Saturday, 2 July 2011
Recent SPAM campaigns – fair obtaining, or dodgy dealing?
Some of Fleet Street’s finest journalists are writing about a data protection story that could shake some of the more established tenants of data protection law to its core. Lots of people have received messages suggesting that they have had a recent accident and might wish to seek compensation. This British SPAM saga, which has given me plenty of material to blog about recently, is reaching an interesting stage. More and more details of the people behind the recent campaigns are coming to light. And, from what I can tell, the investigative journalists have been trying hard to understand just who benefits from these practices. I bet that not a single voicemail was hacked as the journalists tracked their suspects. Good, old fashioned techniques seem to be paying off, instead.
There are some rumours that it is people within the insurance industry itself who may be behind some of the messages, inviting people to claim compensation for injuries they may recently have received. How can this be the case? When I studied for my professional insurance qualifications, the first lesson I learnt was that insurance law incorporated the concept of uberrima fides – they were contracts of utmost good faith. This means that all parties to an insurance contract are to observe the highest ethical standards. It’s not like a normal contract, where the concept of caveat emptor (let the buyer be aware), figures.
So, if it is the case that the details of potential victims of an accident have had their details shared with third parties, just how have they given their explicit consent to the sharing of this sensitive personal data? I’m sure that teams of highly paid lawyers have been on hand to advise how this is the case - even though the victims themselves may not have been aware of having given any consent.
Let’s be clear about this. Insurers know what their data protection obligations are. They have a well resourced trade body (the Association of British Insurers), and its Data Protection Panel has always been comprised of some of the most highly experienced and ethical people in the business. If any advice offered by the ABI’s Data Protection Panel has been wilfully ignored by others in the insurance business, well then we’ll soon see whose going to be accountable for that.

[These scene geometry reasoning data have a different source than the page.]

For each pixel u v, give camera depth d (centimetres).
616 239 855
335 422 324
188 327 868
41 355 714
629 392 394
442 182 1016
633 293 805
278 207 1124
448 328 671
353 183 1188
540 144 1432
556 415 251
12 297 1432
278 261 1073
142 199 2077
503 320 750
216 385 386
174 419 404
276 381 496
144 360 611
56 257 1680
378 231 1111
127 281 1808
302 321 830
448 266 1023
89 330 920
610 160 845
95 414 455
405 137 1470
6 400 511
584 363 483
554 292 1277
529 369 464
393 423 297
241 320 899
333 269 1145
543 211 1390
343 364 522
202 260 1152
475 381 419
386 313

Communication service providers don’t condone these practices, and try to do whatever they can to prevent it. They’ll all be taking a good look at their current systems soon, to work out whether any other form of collaboration is required to protect their customers from such mischief.
The journalists have a great sense of timing – in just over a week, many of the usual data protection suspects will be gathering at St John’s College, Oxford for the 24th annual conference organised by Privacy Laws & Business. Representatives from the insurance industry, consumers, European and International regulators will gather for 3 days of intensive and stimulating debate. Statements will be made, either on the conference floor, in the college bar or on a punt (I kid you not, this conference includes complementary punting) about this mischievous practice. Those behind these dodgy campaigns will soon realise how foolish it was to behave in this way, just at a time when the European Commission was trying to identify popular targets to hit when tweaking the Data Protection Directive.
If the current rules and remedies don’t appear to be sufficiently capable of deterring such shoddy behaviour, it’s possible that the new ones will. But just what else the new rules snare as the Commission strains to catch this particular type of mischief won’t be clear for some time.
I don’t think these dodgy dealers could have picked a worse time (for them) to misbehave.